Jane has shown her work in many solo and group exhibitions throughout the UK and the Continent.  She has carried out more than twenty major commissions including a piece for H.R.H. The Prince of Wales;  International Science Festival Awards;  Presentation piece to mark town twinning between Gateshead and Komatsu City, Japan;  Association of Business Sponsorship of the Arts, Scottish Awards;  Pieces for IBM Head POffice, Glasgow;  KPMG innovation Awards;  and the Sports Council/Christine Smith Awards. 

Jane's interest lies in texture, light and form and feels that glass is the ideal medium to express her ideas.  Each unique piece is free blown in 24% lead glass and, once cooled, is hand finished in the cold shop.  They are cut, ground, sandblasted, polished and engraved, each process adding another texture and dimension.  Inspiration comes from working with molten glass together with shapes, colours and moods in the natural world. 
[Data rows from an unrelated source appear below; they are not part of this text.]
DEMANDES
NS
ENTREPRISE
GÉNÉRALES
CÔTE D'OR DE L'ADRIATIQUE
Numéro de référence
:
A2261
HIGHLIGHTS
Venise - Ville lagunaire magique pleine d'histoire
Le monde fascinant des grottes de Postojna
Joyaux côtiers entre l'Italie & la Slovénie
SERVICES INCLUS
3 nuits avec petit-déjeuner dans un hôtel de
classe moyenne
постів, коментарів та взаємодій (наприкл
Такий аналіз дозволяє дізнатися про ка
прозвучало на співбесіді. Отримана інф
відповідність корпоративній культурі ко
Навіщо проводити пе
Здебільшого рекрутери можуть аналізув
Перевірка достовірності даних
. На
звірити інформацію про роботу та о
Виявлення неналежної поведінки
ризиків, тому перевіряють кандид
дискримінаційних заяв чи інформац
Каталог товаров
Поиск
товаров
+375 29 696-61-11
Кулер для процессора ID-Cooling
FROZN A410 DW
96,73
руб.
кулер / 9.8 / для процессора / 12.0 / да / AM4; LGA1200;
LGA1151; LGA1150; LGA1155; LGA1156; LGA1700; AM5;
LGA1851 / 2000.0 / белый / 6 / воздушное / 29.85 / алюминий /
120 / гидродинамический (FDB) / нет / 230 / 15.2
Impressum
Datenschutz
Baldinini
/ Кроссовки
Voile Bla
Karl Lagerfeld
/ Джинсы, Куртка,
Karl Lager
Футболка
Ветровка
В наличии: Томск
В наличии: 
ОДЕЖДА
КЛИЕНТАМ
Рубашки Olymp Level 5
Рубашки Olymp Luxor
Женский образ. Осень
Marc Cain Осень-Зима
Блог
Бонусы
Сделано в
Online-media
Her most recent commission was for the Darlington Civic Theatre’s Centenary, beside Ged Masterson who was its project manager. The work, Cornucopian Vision, was inspired by the magic, spirit and enjoyment of the theatre, and draws the onlooker’s eyes by its richness of form, colour, texture and light. The forms consist of cages filled with hand-blown ruby and clear glass balls, with formed and beaten copper horns. They are seen in the natural daylight that lights the staircase, or with LEDS slowly changing colour from within.